When the second investigation was finished, Robbins, the Phoenix attorney, remembers thinking the Justice Department had the sheriff in a vice grip. Two probes had found widespread problems in the jails. Reform appeared to be almost certain.
“They had him,” Robbins told TPM. “They had him dead to rights.”
Napolitano and other DOJ lawyers began to negotiate with the sheriff, his office and his attorneys on those reforms. But what happened next still remains somewhat hazy after all these years.
After saying it hoped to avoid taking the case to court, the Justice Department filed a lawsuit against Arpaio’s office on Oct. 21, 1997. It alleged many of the same things that had been laid out in earlier reports. The rights of inmates were violated by the continued use of force.
Ten days later, Arpaio and Napolitano held a joint news conference in Phoenix. They said that the lawsuit didn’t represent a breakdown in talks. In fact, they said, it was part of a settlement they negotiated.
Napolitano called it a “technicality” and described the lawsuit merely as “a lawyer’s paperwork,” according to a Phoenix New Times story from the time. She said it would be dropped if the settlement went according to plan.
As the Arizona Republic reported later, that’s when Arpaio took to the microphone to declare, “nothing changes.”
Not long after the news conference, Napolitano left the U.S. Attorney’s Office to run for state attorney general. The civil rights lawsuit was dismissed on July 6, 1998. Napolitano won the election that November.

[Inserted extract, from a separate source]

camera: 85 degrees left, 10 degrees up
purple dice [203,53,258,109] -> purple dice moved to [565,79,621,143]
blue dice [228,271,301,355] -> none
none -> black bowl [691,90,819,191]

Critics of both Arpaio and Napolitano saw that as an important moment for both of them. Arpaio was politically popular and Napolitano was poised to run for political office. A heated and ugly lawsuit could have complicated things for both of them.
In 2002, when Napolitano was running for governor, Arizona Republic columnist Richard Ruelas described the 1997 arrangement as “a favor” to the sheriff. The way it was handled did little to change how Arpaio’s agency treated inmates.
“Now,” Ruelas wrote, “five years later, he has paid her back.”
Napolitano was deep in an ugly three-way race for the top office in Arizona, going up against a Republican and an independent, when she was attacked by one of her opponents over a child molestation case she prosecuted as U.S. attorney.
To the surprise of many in the state, including many Republicans, Arpaio crossed party lines to tape a television ad defending her. “She was the Number One prosecutor of child molesters in the nation,” the ad said. The boost helped. Napolitano ended up winning the race with 46 percent of the vote.
“Arpaio’s ad is correct,” Ruelas wrote at the time. “Napolitano’s record on prosecuting child molesters is stellar. It’s her record on prosecuting inept public officials that’s dismal.”
In a conference call with reporters on Thursday from Phoenix, Thomas Perez, the current head of the DOJ’s Civil Rights Division, said he hoped things would work out better this time. He said the problem with the last lawsuit was that it was never enforced.
“As a result, the reforms proved not to be sustainable,” he said. “So history in the jail process is repeating itself in today’s complaints.”